WORK ORDER =>
Scan the listing below for the word "Евгений", then copy each line that has it.

DATA SHOWN =>
————————
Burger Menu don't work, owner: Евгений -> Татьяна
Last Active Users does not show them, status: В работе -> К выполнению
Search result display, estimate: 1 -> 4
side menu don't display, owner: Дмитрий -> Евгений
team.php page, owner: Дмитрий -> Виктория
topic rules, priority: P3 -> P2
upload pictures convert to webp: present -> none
————————
TASK ANSWER =>
Burger Menu don't work, owner: Евгений -> Татьяна
side menu don't display, owner: Дмитрий -> Евгений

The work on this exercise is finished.